We herein describe four subjects from two unrelated consanguineous families of Indian origin with progressive neurological disorder characterized by lack of development, absent speech, microcephaly, spasticity, seizures, and contractures. Magnetic resonance imaging (MRI) of the brain showed atrophy of cerebral cortex, spinal cord, and cerebellum with basal ganglia hypo-intensities in all subjects. Whole-exome sequencing revealed a variant, c.105C>A [p.(Tyr35Ter)] in homozygous state in exon 1 (NM_006303.3) of AIMP2 in both the families.

Materials and Methods

Family 1

The proband P1, born to consanguineous parents presented at 7 years of age with global developmental delay, microcephaly, seizures, and spasticity. She was born at term by normal vaginal delivery after an uncomplicated pregnancy and weighed 3.6 kg (normal) at birth. There were no perinatal complications. She was non-ambulatory and had not achieved any developmental milestones. She had repeated respiratory infections, multifocal seizures, and feeding difficulty from neonatal period. Seizures were controlled by multiple antiepileptic medications by about age 4 years. A similarly affected male sib succumbed at 6 months of age to intractable seizures and dehydration following an episode of acute gastroenteritis.
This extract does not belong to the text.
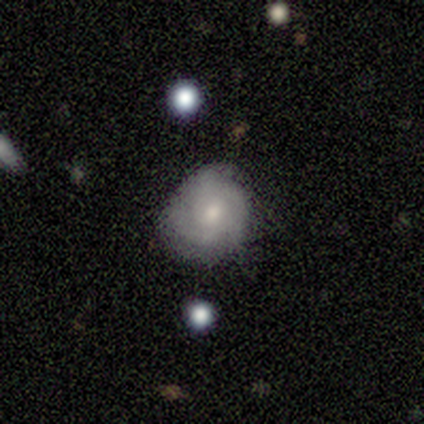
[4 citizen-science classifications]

The couple had a stillbirth, a spontaneous abortion, and three medically induced termination of pregnancies (Fig. 1A).

Fig. 1
figure 1

A Pedigree of family 1. B Sanger validation of the AIMP2 variant in family 1. The pathogenic variation c.105C>A of AIMP2 is found in homozygous state in proband and is heterozygous in her parents. C Proband (P1) at 7 years of age shows microcephaly, kyphoscoliosis, and contractures at wrist joints. D T2-weighted magnetic resonance imaging of brain on postnatal day 10 revealed significant cerebral atrophy, cerebellar atrophy, prominent cisterna magna, hypo-intensities in the bilateral basal ganglia (arrows in D(i)) on T2-weighted sequences, spinal cord atrophy, and thinning of corpus callosum (arrow in D(iii))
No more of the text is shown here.